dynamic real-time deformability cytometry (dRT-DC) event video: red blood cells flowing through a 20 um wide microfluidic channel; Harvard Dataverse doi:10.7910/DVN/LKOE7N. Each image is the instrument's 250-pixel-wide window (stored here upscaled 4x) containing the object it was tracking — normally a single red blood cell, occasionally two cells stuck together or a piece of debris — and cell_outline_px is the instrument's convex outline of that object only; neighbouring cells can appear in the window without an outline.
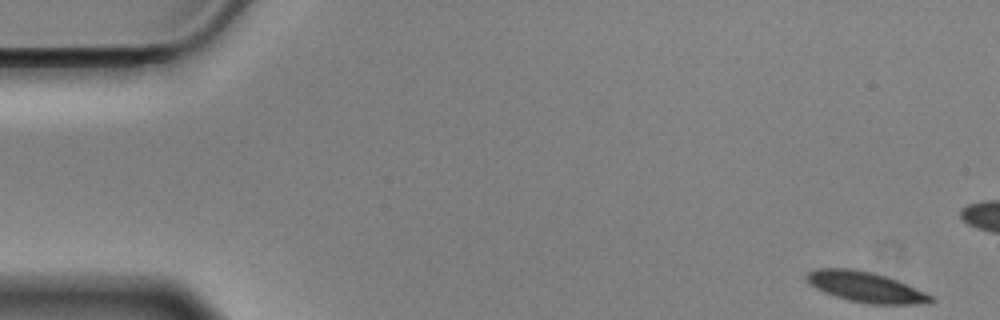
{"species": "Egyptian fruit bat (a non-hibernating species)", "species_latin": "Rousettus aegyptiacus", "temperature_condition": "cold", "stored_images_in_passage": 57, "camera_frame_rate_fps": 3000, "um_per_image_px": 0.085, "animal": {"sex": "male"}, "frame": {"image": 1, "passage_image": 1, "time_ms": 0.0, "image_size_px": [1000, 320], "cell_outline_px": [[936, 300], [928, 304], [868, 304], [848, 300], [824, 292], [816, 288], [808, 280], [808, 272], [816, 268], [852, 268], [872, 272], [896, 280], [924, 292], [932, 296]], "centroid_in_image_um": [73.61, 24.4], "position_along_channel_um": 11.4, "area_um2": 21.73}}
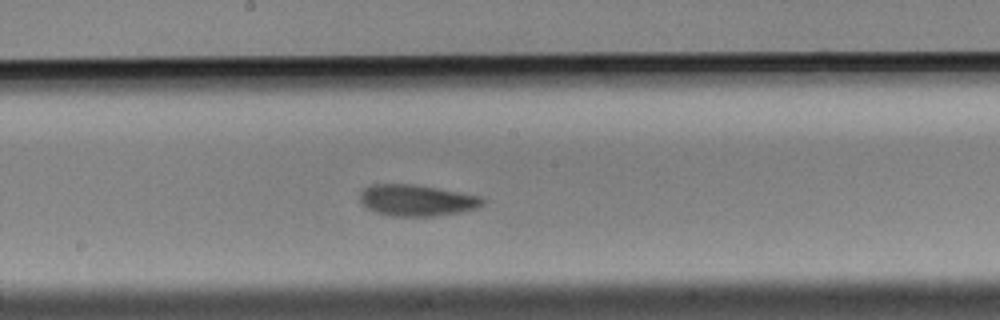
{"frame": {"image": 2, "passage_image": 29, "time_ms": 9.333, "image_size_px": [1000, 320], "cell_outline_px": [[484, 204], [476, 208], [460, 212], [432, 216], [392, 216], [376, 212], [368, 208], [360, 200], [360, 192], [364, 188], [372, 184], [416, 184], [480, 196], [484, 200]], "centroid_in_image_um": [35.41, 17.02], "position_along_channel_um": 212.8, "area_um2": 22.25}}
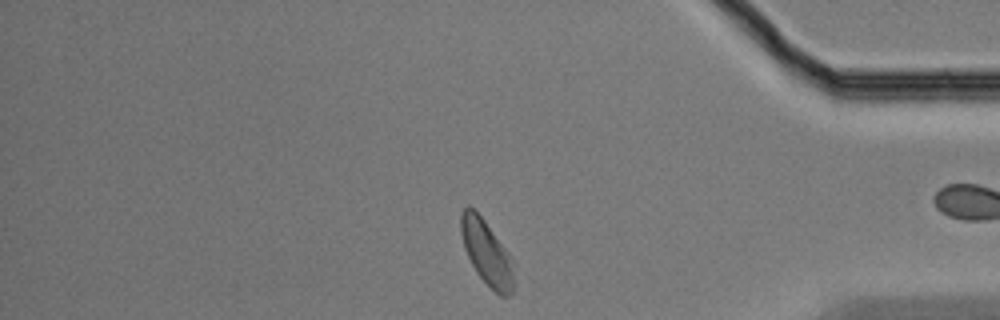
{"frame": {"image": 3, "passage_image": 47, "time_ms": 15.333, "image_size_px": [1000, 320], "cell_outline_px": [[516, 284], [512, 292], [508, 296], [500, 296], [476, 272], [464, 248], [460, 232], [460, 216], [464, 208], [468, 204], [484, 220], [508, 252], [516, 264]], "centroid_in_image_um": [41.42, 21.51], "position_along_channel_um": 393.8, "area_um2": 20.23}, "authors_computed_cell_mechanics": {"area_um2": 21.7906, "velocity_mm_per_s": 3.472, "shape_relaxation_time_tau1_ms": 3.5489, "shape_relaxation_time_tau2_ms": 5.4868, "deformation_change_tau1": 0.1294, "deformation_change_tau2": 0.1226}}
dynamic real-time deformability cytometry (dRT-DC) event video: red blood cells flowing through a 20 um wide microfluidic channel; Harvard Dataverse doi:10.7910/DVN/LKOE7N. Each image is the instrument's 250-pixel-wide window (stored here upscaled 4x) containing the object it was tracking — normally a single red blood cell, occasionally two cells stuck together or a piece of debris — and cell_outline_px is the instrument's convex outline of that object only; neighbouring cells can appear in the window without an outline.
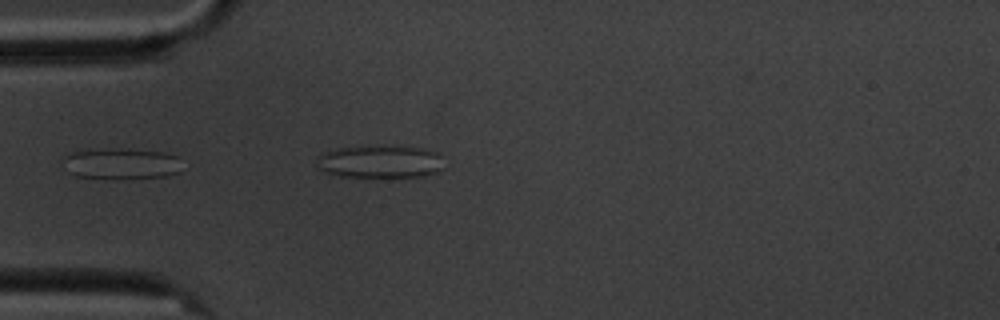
--------------------
◆ What the task asks ◆
Reproduce the material word for word. Any pictures should be left out of the copy.

◆ Task result ◆
dynamic real-time deformability cytometry (dRT-DC) event video: red blood cells flowing through a 20 um wide microfluidic channel; Harvard Dataverse doi:10.7910/DVN/LKOE7N. Each image is the instrument's 250-pixel-wide window (stored here upscaled 4x) containing the object it was tracking — normally a single red blood cell, occasionally two cells stuck together or a piece of debris — and cell_outline_px is the instrument's convex outline of that object only; neighbouring cells can appear in the window without an outline.
{"species": "Egyptian fruit bat (a non-hibernating species)", "species_latin": "Rousettus aegyptiacus", "temperature_condition": "cold", "stored_images_in_passage": 57, "camera_frame_rate_fps": 3000, "um_per_image_px": 0.085, "animal": {"sex": "male"}, "frame": {"image": 1, "passage_image": 1, "time_ms": 0.0, "image_size_px": [1000, 320], "cell_outline_px": [[936, 300], [928, 304], [868, 304], [848, 300], [824, 292], [816, 288], [808, 280], [808, 272], [816, 268], [852, 268], [872, 272], [896, 280], [924, 292], [932, 296]], "centroid_in_image_um": [73.61, 24.4], "position_along_channel_um": 11.4, "area_um2": 21.73}}
{"frame": {"image": 2, "passage_image": 29, "time_ms": 9.333, "image_size_px": [1000, 320], "cell_outline_px": [[484, 204], [476, 208], [460, 212], [432, 216], [392, 216], [376, 212], [368, 208], [360, 200], [360, 192], [364, 188], [372, 184], [416, 184], [480, 196], [484, 200]], "centroid_in_image_um": [35.41, 17.02], "position_along_channel_um": 212.8, "area_um2": 22.25}}
{"frame": {"image": 3, "passage_image": 47, "time_ms": 15.333, "image_size_px": [1000, 320], "cell_outline_px": [[516, 284], [512, 292], [508, 296], [500, 296], [476, 272], [464, 248], [460, 232], [460, 216], [464, 208], [468, 204], [484, 220], [508, 252], [516, 264]], "centroid_in_image_um": [41.42, 21.51], "position_along_channel_um": 393.8, "area_um2": 20.23}, "authors_computed_cell_mechanics": {"area_um2": 21.7906, "velocity_mm_per_s": 3.472, "shape_relaxation_time_tau1_ms": 3.5489, "shape_relaxation_time_tau2_ms": 5.4868, "deformation_change_tau1": 0.1294, "deformation_change_tau2": 0.1226}}
dynamic real-time deformability cytometry (dRT-DC) event video: red blood cells flowing through a 20 um wide microfluidic channel; Harvard Dataverse doi:10.7910/DVN/LKOE7N. Each image is the instrument's 250-pixel-wide window (stored here upscaled 4x) containing the object it was tracking — normally a single red blood cell, occasionally two cells stuck together or a piece of debris — and cell_outline_px is the instrument's convex outline of that object only; neighbouring cells can appear in the window without an outline.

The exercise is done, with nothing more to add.